Yoté is played on a 5×6 grid. Each player starts with 12 pieces in hand and an empty board. You play the lighter pieces; the AI plays the darker ones.

  1. Drop or move: on your turn, either place a new piece from your hand onto any empty square, or move one of your pieces one step orthogonally (up, down, left, or right) into an empty square.
  2. Capture: jump straight over an adjacent enemy piece into the empty square just beyond it.
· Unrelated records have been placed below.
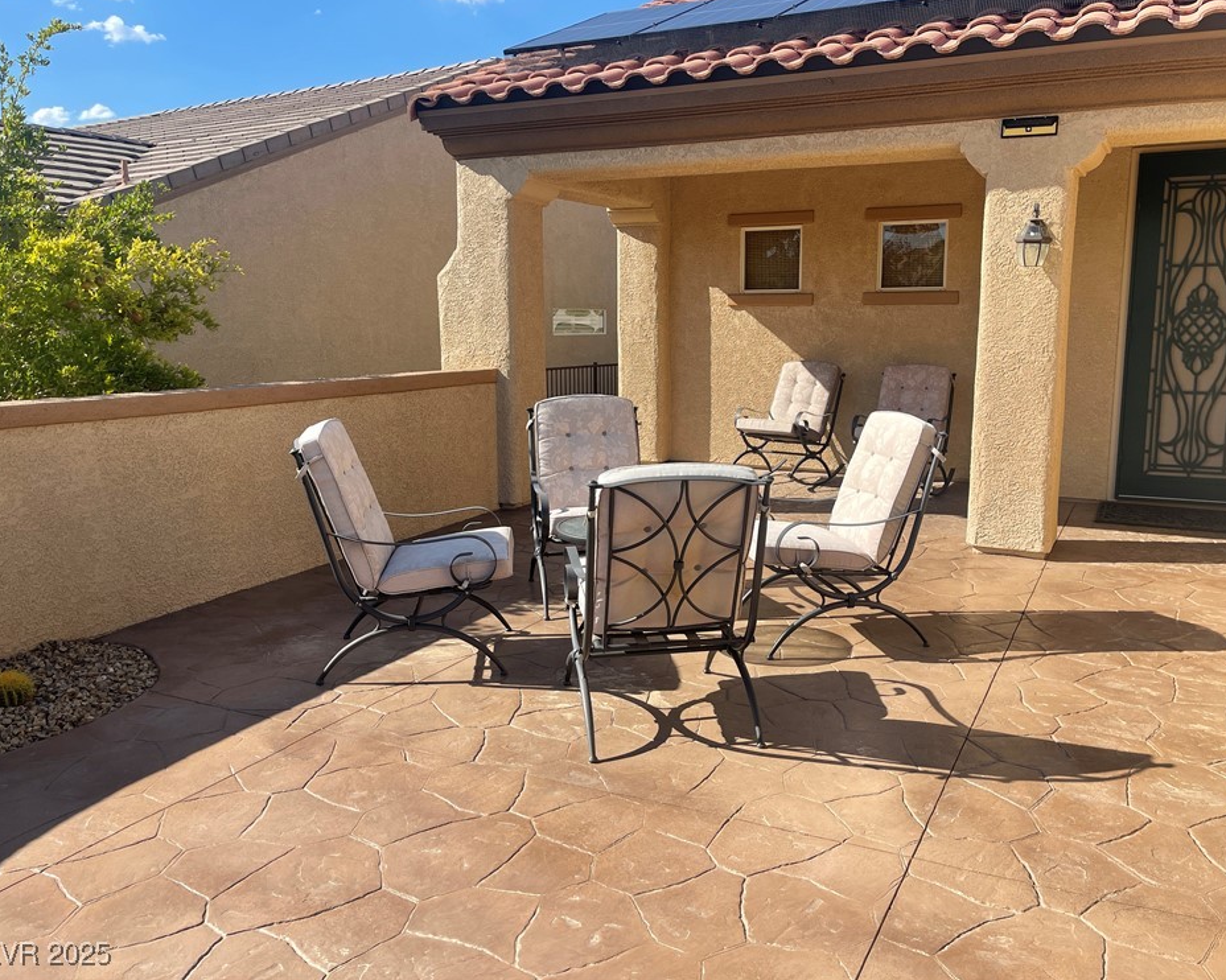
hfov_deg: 62.2
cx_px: 653
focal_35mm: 28
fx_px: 1016
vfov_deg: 51.5
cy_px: 475
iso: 32
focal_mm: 5.1
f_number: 1.6
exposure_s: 1/2433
The jumped piece is removed.
  3. Capture-two: every capture also lets you remove one more enemy piece from anywhere on the board — a single jump can take two pieces.
  4. You don't have to put all your pieces out at once — holding pieces in hand to drop them at the right moment is part of the strategy.
  5. Reduce your opponent to fewer than three pieces (or leave them with no legal move) to win.

Full rules guide & cultural history →

Cultural Context

Yoté is one of the most widely played traditional games of West Africa, especially in Senegal, Mali, the Gambia, and across the Sahel. It is traditionally a game of the ground: players scoop two rows of shallow holes into the sand and play with pebbles, seeds, or pieces of broken pottery — whatever is at hand. Because it needs no board to buy and no fixed equipment, Yoté is a game of everyday life, played in courtyards, markets, and the shade of trees.

What gives Yoté its distinctive bite is the "capture-two" rule: every successful jump removes the jumped piece and a second enemy piece chosen from anywhere on the board. This turns a single tactical strike into a potentially game-deciding swing, and it makes the decision of when to commit pieces from your hand a constant source of tension and bluff.

Like many African capture and mancala games, Yoté rewards patience, misdirection, and reading your opponent. Skilled players are known for holding pieces in reserve and provoking an overextension before springing a double capture that collapses the enemy position.